Input data —
════════════════════
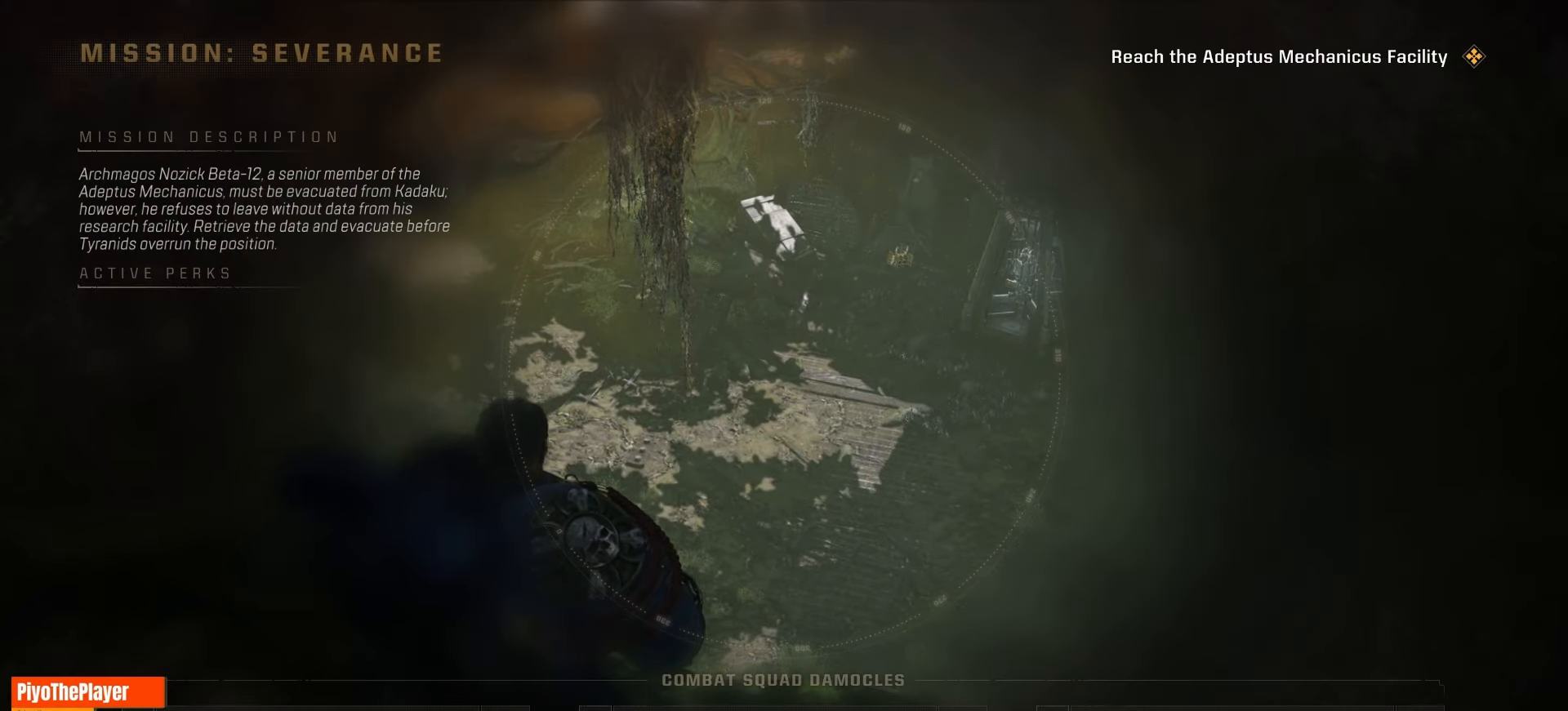
{"keys": ["d", "w"], "mouse": [], "events": [[66, "w", "down"], [100, "tab", "up"], [200, "d", "down"]]}
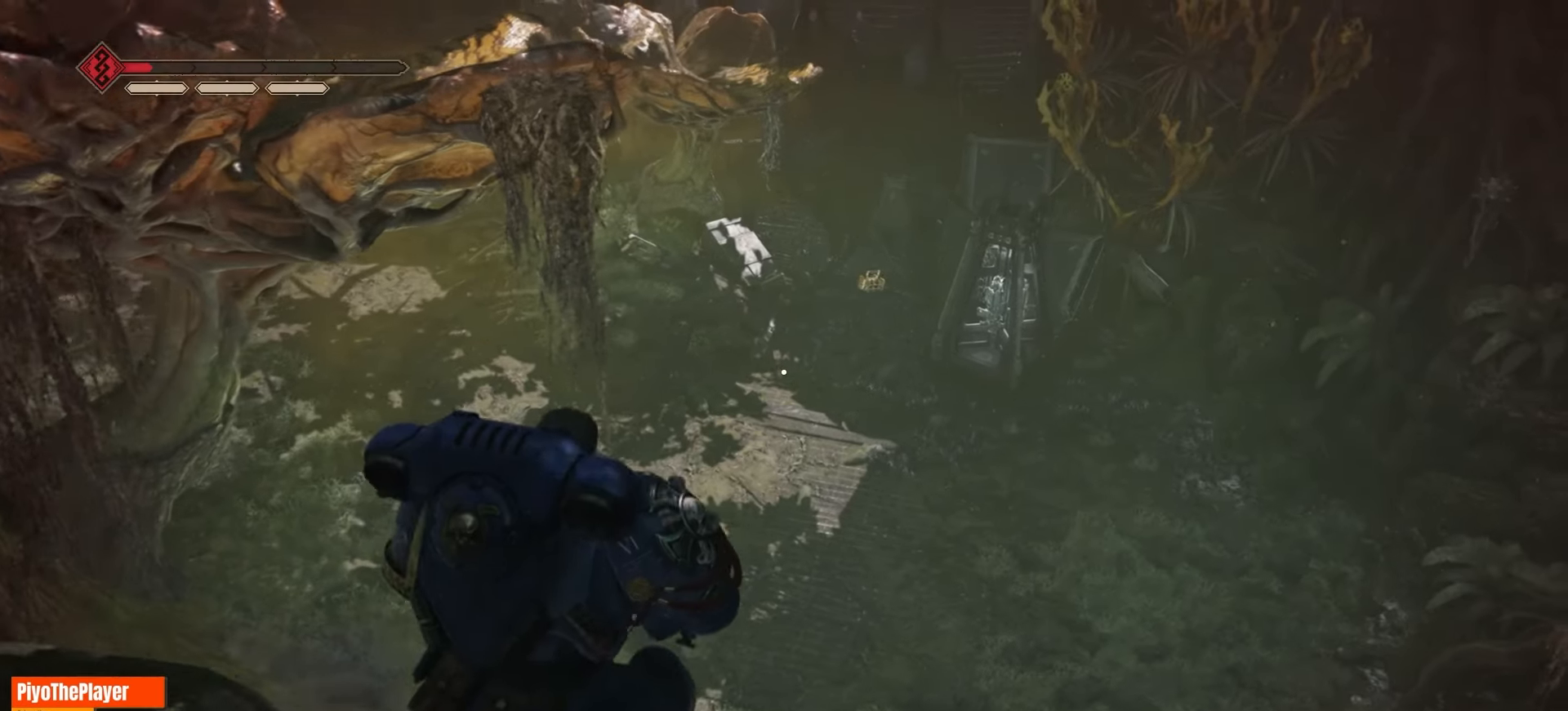
{"keys": ["w"], "mouse": [], "events": [[433, "d", "up"]]}
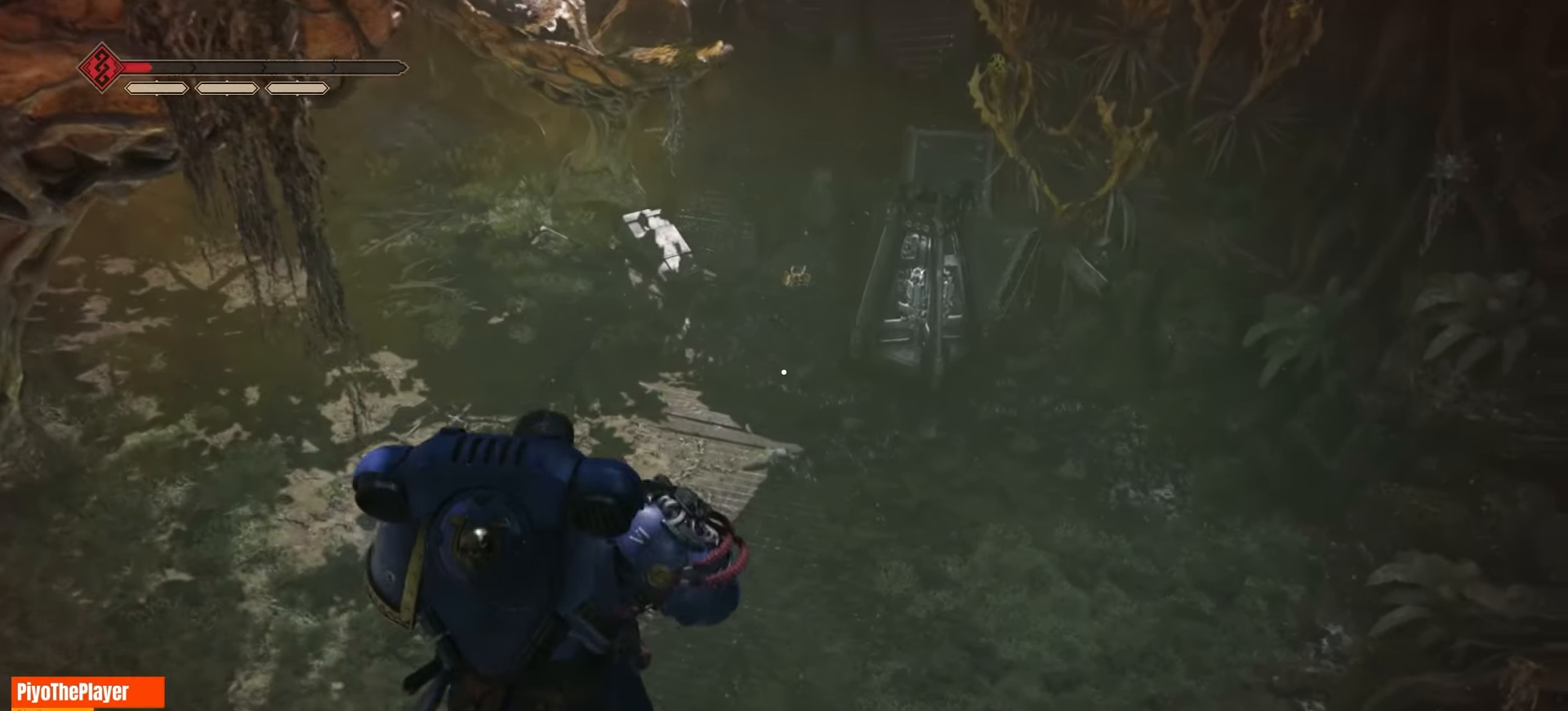
{"keys": ["w"], "mouse": [], "events": []}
════════════════════
Problem statement — Without including any picture, repeat the data exactly.

Written response —
{"keys": ["d", "w"], "mouse": [], "events": [[66, "w", "down"], [100, "tab", "up"], [200, "d", "down"]]}
{"keys": ["w"], "mouse": [], "events": [[433, "d", "up"]]}
{"keys": ["w"], "mouse": [], "events": []}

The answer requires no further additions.